Damian Nejman: Cios w prawdę

Modny wirus w postaci postmodernistycznej filozofii zbiera coraz większe żniwo. Na amerykańskich uczelniach przyszła elita tego kraju coraz częściej uważa, że prawda jest relatywna i każdy może mieć… własną wersję prawdy.

Screen Youtube
                                                                                                                        screen Youtube

 

Nie jest przypadkiem, że filozofia postmodernistyczna zakwitła w najbardziej rozwiniętych krajach zachodu. To właśnie Anglosasi – z dużą pomocą politycznej poprawności – zbudowali grunt pod przyjęcie założeń postmodernizmu. Jeżeli w pełni zaakceptujemy retorykę politycznie poprawną, którą – jak celnie wskazał Waldemar Łysiak – „gwałci się często sens, logikę oraz normalną retorykę, i równie często knebluje się prawdę”, to wówczas przyjęcie myśli postmodernistycznej jest kwestią czasu.
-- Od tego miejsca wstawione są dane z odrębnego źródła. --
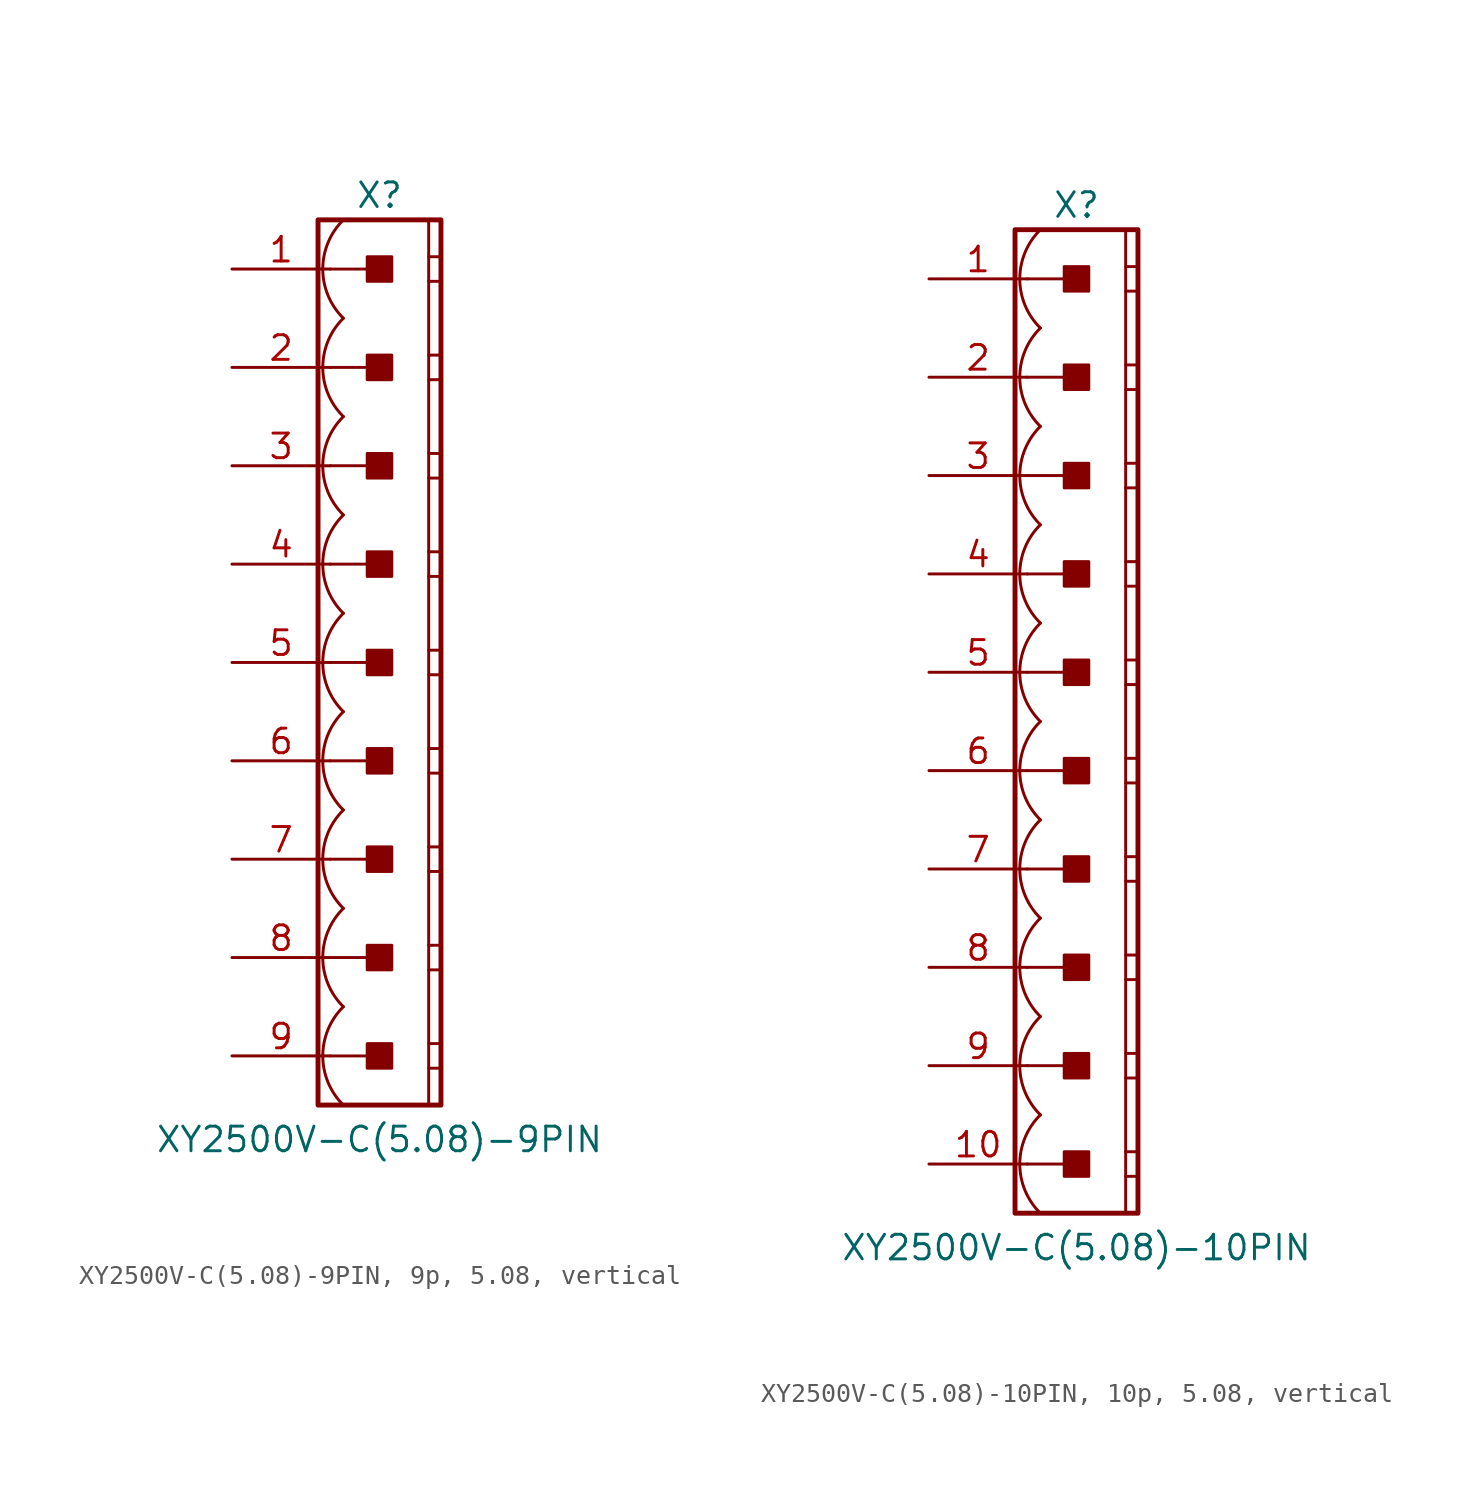
<source format=kicad_sym>
(kicad_symbol_lib
  (version 20241209)
  (generator "kicad_symbol_editor")
  (generator_version "9.0")
  (symbol "XY2500V-C(5.08)-9PIN, 9p, 5.08, vertical"
    (pin_names
      (offset 1.016)
      (hide yes))
    (property "Reference" "X"
      (at 0 24.13 0)
      (effects (font (size 1.27 1.27))))
    (property "Value" "XY2500V-C(5.08)-9PIN"
      (at 0 -24.638 0)
      (effects (font (size 1.27 1.27))))
    (symbol "XY2500V-C(5.08)-9PIN, 9p, 5.08, vertical_0_1"
      (polyline (pts (xy 2.54 22.86) (xy 2.54 -22.86)) (stroke (width 0.152) (type default)) (fill (type none)))
      (polyline (pts (xy 2.54 20.955) (xy 3.175 20.955)) (stroke (width 0.152) (type default)) (fill (type none)))
      (polyline (pts (xy 2.54 19.685) (xy 3.175 19.685)) (stroke (width 0.152) (type default)) (fill (type none)))
      (polyline (pts (xy 2.54 15.875) (xy 3.175 15.875)) (stroke (width 0.152) (type default)) (fill (type none)))
      (polyline (pts (xy 2.54 14.605) (xy 3.175 14.605)) (stroke (width 0.152) (type default)) (fill (type none)))
      (polyline (pts (xy 2.54 10.795) (xy 3.175 10.795)) (stroke (width 0.152) (type default)) (fill (type none)))
      (polyline (pts (xy 2.54 9.525) (xy 3.175 9.525)) (stroke (width 0.152) (type default)) (fill (type none)))
      (polyline (pts (xy 2.54 5.715) (xy 3.175 5.715)) (stroke (width 0.152) (type default)) (fill (type none)))
      (polyline (pts (xy 2.54 4.445) (xy 3.175 4.445)) (stroke (width 0.152) (type default)) (fill (type none)))
      (polyline (pts (xy 2.54 0.635) (xy 3.175 0.635)) (stroke (width 0.152) (type default)) (fill (type none)))
      (polyline (pts (xy 2.54 -0.635) (xy 3.175 -0.635)) (stroke (width 0.152) (type default)) (fill (type none)))
      (polyline (pts (xy 2.54 -4.445) (xy 3.175 -4.445)) (stroke (width 0.152) (type default)) (fill (type none)))
      (polyline (pts (xy 2.54 -5.715) (xy 3.175 -5.715)) (stroke (width 0.152) (type default)) (fill (type none)))
      (polyline (pts (xy 2.54 -9.525) (xy 3.175 -9.525)) (stroke (width 0.152) (type default)) (fill (type none)))
      (polyline (pts (xy 2.54 -10.795) (xy 3.175 -10.795)) (stroke (width 0.152) (type default)) (fill (type none)))
      (polyline (pts (xy 2.54 -14.605) (xy 3.175 -14.605)) (stroke (width 0.152) (type default)) (fill (type none)))
      (polyline (pts (xy 2.54 -15.875) (xy 3.175 -15.875)) (stroke (width 0.152) (type default)) (fill (type none)))
      (polyline (pts (xy 2.54 -19.685) (xy 3.175 -19.685)) (stroke (width 0.152) (type default)) (fill (type none)))
      (polyline (pts (xy 2.54 -20.955) (xy 3.175 -20.955)) (stroke (width 0.152) (type default)) (fill (type none))))
    (symbol "XY2500V-C(5.08)-9PIN, 9p, 5.08, vertical_1_0"
      (polyline (pts (xy -2.54 20.32) (xy 0 20.32)) (stroke (width 0.152) (type default)) (fill (type none)))
      (polyline (pts (xy -2.54 15.24) (xy 0 15.24)) (stroke (width 0.152) (type default)) (fill (type none)))
      (polyline (pts (xy -2.54 10.16) (xy 0 10.16)) (stroke (width 0.152) (type default)) (fill (type none)))
      (polyline (pts (xy -2.54 5.08) (xy 0 5.08)) (stroke (width 0.152) (type default)) (fill (type none)))
      (polyline (pts (xy -2.54 0) (xy 0 0)) (stroke (width 0.152) (type default)) (fill (type none)))
      (polyline (pts (xy -2.54 -5.08) (xy 0 -5.08)) (stroke (width 0.152) (type default)) (fill (type none)))
      (polyline (pts (xy -2.54 -10.16) (xy 0 -10.16)) (stroke (width 0.152) (type default)) (fill (type none)))
      (polyline (pts (xy -2.54 -15.24) (xy 0 -15.24)) (stroke (width 0.152) (type default)) (fill (type none)))
      (polyline (pts (xy -2.54 -20.32) (xy 0 -20.32)) (stroke (width 0.152) (type default)) (fill (type none))))
    (symbol "XY2500V-C(5.08)-9PIN, 9p, 5.08, vertical_1_1"
      (rectangle (start -3.175 22.86) (end 3.175 -22.86) (stroke (width 0.254) (type default)) (fill (type none)))
      (rectangle (start -0.635 19.685) (end 0.635 20.955) (stroke (width 0.152) (type default)) (fill (type outline)))
      (rectangle (start -0.635 14.605) (end 0.635 15.875) (stroke (width 0.152) (type default)) (fill (type outline)))
      (rectangle (start -0.635 9.525) (end 0.635 10.795) (stroke (width 0.152) (type default)) (fill (type outline)))
      (rectangle (start -0.635 4.445) (end 0.635 5.715) (stroke (width 0.152) (type default)) (fill (type outline)))
      (rectangle (start -0.635 -0.635) (end 0.635 0.635) (stroke (width 0.152) (type default)) (fill (type outline)))
      (rectangle (start -0.635 -5.715) (end 0.635 -4.445) (stroke (width 0.152) (type default)) (fill (type outline)))
      (rectangle (start -0.635 -10.795) (end 0.635 -9.525) (stroke (width 0.152) (type default)) (fill (type outline)))
      (rectangle (start -0.635 -15.875) (end 0.635 -14.605) (stroke (width 0.152) (type default)) (fill (type outline)))
      (rectangle (start -0.635 -20.955) (end 0.635 -19.685) (stroke (width 0.152) (type default)) (fill (type outline)))
      (arc (start -1.8664 17.78) (mid -2.9299 20.32) (end -1.8664 22.86) (stroke (width 0.1524) (type default)) (fill (type none)))
      (arc (start -1.8664 12.7) (mid -2.9299 15.24) (end -1.8664 17.78) (stroke (width 0.1524) (type default)) (fill (type none)))
      (arc (start -1.8664 7.62) (mid -2.9299 10.16) (end -1.8664 12.7) (stroke (width 0.1524) (type default)) (fill (type none)))
      (arc (start -1.8664 2.54) (mid -2.9299 5.08) (end -1.8664 7.62) (stroke (width 0.1524) (type default)) (fill (type none)))
      (arc (start -1.8664 -2.54) (mid -2.9299 0) (end -1.8664 2.54) (stroke (width 0.1524) (type default)) (fill (type none)))
      (arc (start -1.8664 -7.62) (mid -2.9299 -5.08) (end -1.8664 -2.54) (stroke (width 0.1524) (type default)) (fill (type none)))
      (arc (start -1.8664 -12.7) (mid -2.9299 -10.16) (end -1.8664 -7.62) (stroke (width 0.1524) (type default)) (fill (type none)))
      (arc (start -1.8664 -17.78) (mid -2.9299 -15.24) (end -1.8664 -12.7) (stroke (width 0.1524) (type default)) (fill (type none)))
      (arc (start -1.8664 -22.86) (mid -2.9299 -20.32) (end -1.8664 -17.78) (stroke (width 0.1524) (type default)) (fill (type none)))
      (pin passive line (at -7.62 20.32 0) (length 5.08) (name "1" (effects (font (size 1.27 1.27)))) (number "1" (effects (font (size 1.27 1.27)))))
      (pin passive line (at -7.62 15.24 0) (length 5.08) (name "2" (effects (font (size 1.27 1.27)))) (number "2" (effects (font (size 1.27 1.27)))))
      (pin passive line (at -7.62 10.16 0) (length 5.08) (name "3" (effects (font (size 1.27 1.27)))) (number "3" (effects (font (size 1.27 1.27)))))
      (pin passive line (at -7.62 5.08 0) (length 5.08) (name "4" (effects (font (size 1.27 1.27)))) (number "4" (effects (font (size 1.27 1.27)))))
      (pin passive line (at -7.62 0 0) (length 5.08) (name "5" (effects (font (size 1.27 1.27)))) (number "5" (effects (font (size 1.27 1.27)))))
      (pin passive line (at -7.62 -5.08 0) (length 5.08) (name "6" (effects (font (size 1.27 1.27)))) (number "6" (effects (font (size 1.27 1.27)))))
      (pin passive line (at -7.62 -10.16 0) (length 5.08) (name "7" (effects (font (size 1.27 1.27)))) (number "7" (effects (font (size 1.27 1.27)))))
      (pin passive line (at -7.62 -15.24 0) (length 5.08) (name "8" (effects (font (size 1.27 1.27)))) (number "8" (effects (font (size 1.27 1.27)))))
      (pin passive line (at -7.62 -20.32 0) (length 5.08) (name "9" (effects (font (size 1.27 1.27)))) (number "9" (effects (font (size 1.27 1.27)))))))
  (symbol "XY2500V-C(5.08)-10PIN, 10p, 5.08, vertical"
    (pin_names
      (offset 1.016)
      (hide yes))
    (property "Reference" "X"
      (at 0 26.67 0)
      (effects (font (size 1.27 1.27))))
    (property "Value" "XY2500V-C(5.08)-10PIN"
      (at 0 -27.178 0)
      (effects (font (size 1.27 1.27))))
    (symbol "XY2500V-C(5.08)-10PIN, 10p, 5.08, vertical_0_1"
      (polyline (pts (xy 2.54 25.4) (xy 2.54 -25.4)) (stroke (width 0.152) (type default)) (fill (type none)))
      (polyline (pts (xy 2.54 23.495) (xy 3.175 23.495)) (stroke (width 0.152) (type default)) (fill (type none)))
      (polyline (pts (xy 2.54 22.225) (xy 3.175 22.225)) (stroke (width 0.152) (type default)) (fill (type none)))
      (polyline (pts (xy 2.54 18.415) (xy 3.175 18.415)) (stroke (width 0.152) (type default)) (fill (type none)))
      (polyline (pts (xy 2.54 17.145) (xy 3.175 17.145)) (stroke (width 0.152) (type default)) (fill (type none)))
      (polyline (pts (xy 2.54 13.335) (xy 3.175 13.335)) (stroke (width 0.152) (type default)) (fill (type none)))
      (polyline (pts (xy 2.54 12.065) (xy 3.175 12.065)) (stroke (width 0.152) (type default)) (fill (type none)))
      (polyline (pts (xy 2.54 8.255) (xy 3.175 8.255)) (stroke (width 0.152) (type default)) (fill (type none)))
      (polyline (pts (xy 2.54 6.985) (xy 3.175 6.985)) (stroke (width 0.152) (type default)) (fill (type none)))
      (polyline (pts (xy 2.54 3.175) (xy 3.175 3.175)) (stroke (width 0.152) (type default)) (fill (type none)))
      (polyline (pts (xy 2.54 1.905) (xy 3.175 1.905)) (stroke (width 0.152) (type default)) (fill (type none)))
      (polyline (pts (xy 2.54 -1.905) (xy 3.175 -1.905)) (stroke (width 0.152) (type default)) (fill (type none)))
      (polyline (pts (xy 2.54 -3.175) (xy 3.175 -3.175)) (stroke (width 0.152) (type default)) (fill (type none)))
      (polyline (pts (xy 2.54 -6.985) (xy 3.175 -6.985)) (stroke (width 0.152) (type default)) (fill (type none)))
      (polyline (pts (xy 2.54 -8.255) (xy 3.175 -8.255)) (stroke (width 0.152) (type default)) (fill (type none)))
      (polyline (pts (xy 2.54 -12.065) (xy 3.175 -12.065)) (stroke (width 0.152) (type default)) (fill (type none)))
      (polyline (pts (xy 2.54 -13.335) (xy 3.175 -13.335)) (stroke (width 0.152) (type default)) (fill (type none)))
      (polyline (pts (xy 2.54 -17.145) (xy 3.175 -17.145)) (stroke (width 0.152) (type default)) (fill (type none)))
      (polyline (pts (xy 2.54 -18.415) (xy 3.175 -18.415)) (stroke (width 0.152) (type default)) (fill (type none)))
      (polyline (pts (xy 2.54 -22.225) (xy 3.175 -22.225)) (stroke (width 0.152) (type default)) (fill (type none)))
      (polyline (pts (xy 2.54 -23.495) (xy 3.175 -23.495)) (stroke (width 0.152) (type default)) (fill (type none))))
    (symbol "XY2500V-C(5.08)-10PIN, 10p, 5.08, vertical_1_0"
      (polyline (pts (xy -2.54 22.86) (xy 0 22.86)) (stroke (width 0.152) (type default)) (fill (type none)))
      (polyline (pts (xy -2.54 17.78) (xy 0 17.78)) (stroke (width 0.152) (type default)) (fill (type none)))
      (polyline (pts (xy -2.54 12.7) (xy 0 12.7)) (stroke (width 0.152) (type default)) (fill (type none)))
      (polyline (pts (xy -2.54 7.62) (xy 0 7.62)) (stroke (width 0.152) (type default)) (fill (type none)))
      (polyline (pts (xy -2.54 2.54) (xy 0 2.54)) (stroke (width 0.152) (type default)) (fill (type none)))
      (polyline (pts (xy -2.54 -2.54) (xy 0 -2.54)) (stroke (width 0.152) (type default)) (fill (type none)))
      (polyline (pts (xy -2.54 -7.62) (xy 0 -7.62)) (stroke (width 0.152) (type default)) (fill (type none)))
      (polyline (pts (xy -2.54 -12.7) (xy 0 -12.7)) (stroke (width 0.152) (type default)) (fill (type none)))
      (polyline (pts (xy -2.54 -17.78) (xy 0 -17.78)) (stroke (width 0.152) (type default)) (fill (type none)))
      (polyline (pts (xy -2.54 -22.86) (xy 0 -22.86)) (stroke (width 0.152) (type default)) (fill (type none))))
    (symbol "XY2500V-C(5.08)-10PIN, 10p, 5.08, vertical_1_1"
      (rectangle (start -3.175 25.4) (end 3.175 -25.4) (stroke (width 0.254) (type default)) (fill (type none)))
      (rectangle (start -0.635 22.225) (end 0.635 23.495) (stroke (width 0.152) (type default)) (fill (type outline)))
      (rectangle (start -0.635 17.145) (end 0.635 18.415) (stroke (width 0.152) (type default)) (fill (type outline)))
      (rectangle (start -0.635 12.065) (end 0.635 13.335) (stroke (width 0.152) (type default)) (fill (type outline)))
      (rectangle (start -0.635 6.985) (end 0.635 8.255) (stroke (width 0.152) (type default)) (fill (type outline)))
      (rectangle (start -0.635 1.905) (end 0.635 3.175) (stroke (width 0.152) (type default)) (fill (type outline)))
      (rectangle (start -0.635 -3.175) (end 0.635 -1.905) (stroke (width 0.152) (type default)) (fill (type outline)))
      (rectangle (start -0.635 -8.255) (end 0.635 -6.985) (stroke (width 0.152) (type default)) (fill (type outline)))
      (rectangle (start -0.635 -13.335) (end 0.635 -12.065) (stroke (width 0.152) (type default)) (fill (type outline)))
      (rectangle (start -0.635 -18.415) (end 0.635 -17.145) (stroke (width 0.152) (type default)) (fill (type outline)))
      (rectangle (start -0.635 -23.495) (end 0.635 -22.225) (stroke (width 0.152) (type default)) (fill (type outline)))
      (arc (start -1.8664 20.32) (mid -2.9299 22.86) (end -1.8664 25.4) (stroke (width 0.1524) (type default)) (fill (type none)))
      (arc (start -1.8664 15.24) (mid -2.9299 17.78) (end -1.8664 20.32) (stroke (width 0.1524) (type default)) (fill (type none)))
      (arc (start -1.8664 10.16) (mid -2.9299 12.7) (end -1.8664 15.24) (stroke (width 0.1524) (type default)) (fill (type none)))
      (arc (start -1.8664 5.08) (mid -2.9299 7.62) (end -1.8664 10.16) (stroke (width 0.1524) (type default)) (fill (type none)))
      (arc (start -1.8664 0) (mid -2.9299 2.54) (end -1.8664 5.08) (stroke (width 0.1524) (type default)) (fill (type none)))
      (arc (start -1.8664 -5.08) (mid -2.9299 -2.54) (end -1.8664 0) (stroke (width 0.1524) (type default)) (fill (type none)))
      (arc (start -1.8664 -10.16) (mid -2.9299 -7.62) (end -1.8664 -5.08) (stroke (width 0.1524) (type default)) (fill (type none)))
      (arc (start -1.8664 -15.24) (mid -2.9299 -12.7) (end -1.8664 -10.16) (stroke (width 0.1524) (type default)) (fill (type none)))
      (arc (start -1.8664 -20.32) (mid -2.9299 -17.78) (end -1.8664 -15.24) (stroke (width 0.1524) (type default)) (fill (type none)))
      (arc (start -1.8664 -25.4) (mid -2.9299 -22.86) (end -1.8664 -20.32) (stroke (width 0.1524) (type default)) (fill (type none)))
      (pin passive line (at -7.62 22.86 0) (length 5.08) (name "1" (effects (font (size 1.27 1.27)))) (number "1" (effects (font (size 1.27 1.27)))))
      (pin passive line (at -7.62 17.78 0) (length 5.08) (name "2" (effects (font (size 1.27 1.27)))) (number "2" (effects (font (size 1.27 1.27)))))
      (pin passive line (at -7.62 12.7 0) (length 5.08) (name "3" (effects (font (size 1.27 1.27)))) (number "3" (effects (font (size 1.27 1.27)))))
      (pin passive line (at -7.62 7.62 0) (length 5.08) (name "4" (effects (font (size 1.27 1.27)))) (number "4" (effects (font (size 1.27 1.27)))))
      (pin passive line (at -7.62 2.54 0) (length 5.08) (name "5" (effects (font (size 1.27 1.27)))) (number "5" (effects (font (size 1.27 1.27)))))
      (pin passive line (at -7.62 -2.54 0) (length 5.08) (name "6" (effects (font (size 1.27 1.27)))) (number "6" (effects (font (size 1.27 1.27)))))
      (pin passive line (at -7.62 -7.62 0) (length 5.08) (name "7" (effects (font (size 1.27 1.27)))) (number "7" (effects (font (size 1.27 1.27)))))
      (pin passive line (at -7.62 -12.7 0) (length 5.08) (name "8" (effects (font (size 1.27 1.27)))) (number "8" (effects (font (size 1.27 1.27)))))
      (pin passive line (at -7.62 -17.78 0) (length 5.08) (name "9" (effects (font (size 1.27 1.27)))) (number "9" (effects (font (size 1.27 1.27)))))
      (pin passive line (at -7.62 -22.86 0) (length 5.08) (name "10" (effects (font (size 1.27 1.27)))) (number "10" (effects (font (size 1.27 1.27))))))))
</source>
Ojciec postmodernistycznej filozofii Friedrich Nietzsche oraz jej XX-wieczni przedstawiciele (Lyotard, Rorty, Derrida et consortes) uderzyli w tradycyjne struktury społeczeństwa, zbudowane na gruncie obiektywnej prawdy, wartości moralnych płynących z chrześcijaństwa oraz przyjęli za cel obalenie dotychczasowych autorytetów. Skutki tego zaobserwować można po rosnącej liczbie zagubionych ludzi. Zwłaszcza młodych.

Wirus głupoty

„Coś może być prawdziwe dla ciebie, ale dla mnie już niekoniecznie” – jest to jedno ze sztandarowych sformułowań używanych przez ludzi zainfekowanych wirusem postmodernizmu. Takie zdanie jest dobre, gdy akurat rozmawiamy o gustach kulinarnych, jednak nie ma to nic wspólnego z prawdą, która – najprościej definiując – oznacza zgodność naszych myśli i słów z rzeczywistością. W sieci krąży coraz więcej filmów, w których amerykańscy studenci na najprostsze pytania takie jak: „czy prawdą jest, że 2+2=7?”, wywołują uśmiech na twarzy widzów, twierdząc, iż „taki wynik może być prawdą, ale nie musi, gdyż jest to względne”. Podobnie jest z kolorem koszulki, którą akurat student dziś założył. Nie ma znaczenia, że jest ona biała, gdyż dla ciebie może być czarna i nikt nie musi się mylić. Możemy zaobserwować tutaj mechanizmy źle rozumianej tolerancji, która promuje zgodę na kłamstwo i głupotę, byle tylko nikogo nie urazić. A przecież sam sens pojęcia „tolerancja” nie oznacza afirmacji, bo gdybym uważał dany pogląd za prawdziwy, wówczas nie tolerowałbym go, lecz się z nim zgadzał. Teoria relatywnej prawdy nie wytrzymuje konfrontacji z elementarną logiką, o czym przekonuje chrześcijański apologeta i filozof William Lane Craig: „założenie, że prawdą jest, iż nie ma prawdy jest samo obalające. Jeśli bowiem jest ono prawdziwe, to znaczy, że nie jest prawdziwe, bo prawdy nie ma”. Podobnie jest z twierdzeniem typu: „No dobra, ale absolutnej prawdy to już na pewno nie ma”. Wtedy wypadałoby dopytać: „Jesteś absolutnie pewien tego co powiedziałeś?”

Zagrożenia

Jeżeli uprzemy się, że obiektywizm i prawda absolutna nie istnieją, wówczas stoimy na prostej drodze do uznania dobra i zła za pojęcia względne. Jeżeli nie ma obiektywnych wartości moralnych, to nie mamy podstaw do odróżniania tego co jest dobre a co złe. Pozostaje tylko subiektywna opinia. Wtedy równie dobrze możemy uznać holocaust czy gwałt za coś dobrego. Co więcej, przy relatywnej prawdzie nie jesteśmy w stanie sprawnie funkcjonować. Każdy może kwestionować rzeczywistość, czyli w restauracji podać cyjanek miast kawy, twierdząc, że dla niego jest to mała czarna. Wtedy też na znaczeniu traci wymiar sprawiedliwości.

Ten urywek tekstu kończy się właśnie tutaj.